= What you have to do =
Look through the data for the string "Related". Copy every line where it is found.

= Stored data =
# # #

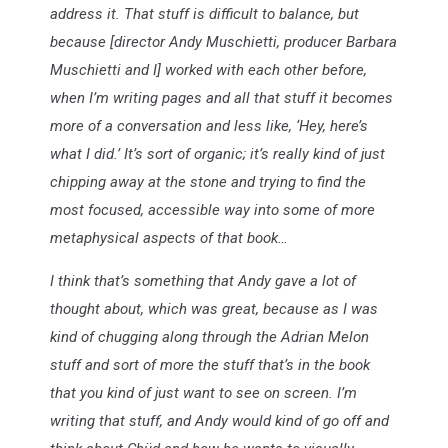
address it. That stuff is difficult to balance, but
because [director Andy Muschietti, producer Barbara
Muschietti and I] worked with each other before,
when I’m writing pages and all that stuff it becomes
more of a conversation and less like, ‘Hey, here’s
what I did.’ It’s sort of organic; it’s really kind of just
chipping away at the stone and trying to find the
most focused, accessible way into some of more
metaphysical aspects of that book…
I think that’s something that Andy gave a lot of
thought about, which was great, because as I was
kind of chugging along through the Adrian Melon
stuff and sort of more the stuff that’s in the book
that you kind of just want to see on screen. I’m
writing that stuff, and Andy would kind of go off and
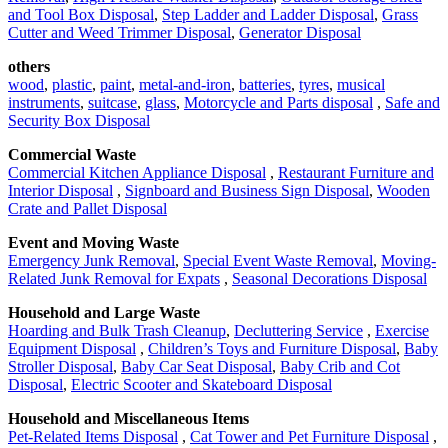
and Tool Box Disposal
,
Step Ladder and Ladder Disposal
,
Grass
Cutter and Weed Trimmer Disposal
,
Generator Disposal
others
wood
,
plastic
,
paint
,
metal-and-iron
,
batteries
,
tyres
,
musical
instruments
,
suitcase
,
glass
,
Motorcycle and Parts disposal
,
Safe and
Security Box Disposal
Commercial Waste
Commercial Kitchen Appliance Disposal
,
Restaurant Furniture and
Interior Disposal
,
Signboard and Business Sign Disposal
,
Wooden
Crate and Pallet Disposal
Event and Moving Waste
Emergency Junk Removal
,
Special Event Waste Removal
,
Moving-
Related Junk Removal for Expats
,
Seasonal Decorations Disposal
Household and Large Waste
Hoarding and Bulk Trash Cleanup
,
Decluttering Service
,
Exercise
Equipment Disposal
,
Children’s Toys and Furniture Disposal
,
Baby
Stroller Disposal
,
Baby Car Seat Disposal
,
Baby Crib and Cot
Disposal
,
Electric Scooter and Skateboard Disposal
Household and Miscellaneous Items
Pet-Related Items Disposal
,
Cat Tower and Pet Furniture Disposal
,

# # #

= Written solution =
Related Junk Removal for Expats
Pet-Related Items Disposal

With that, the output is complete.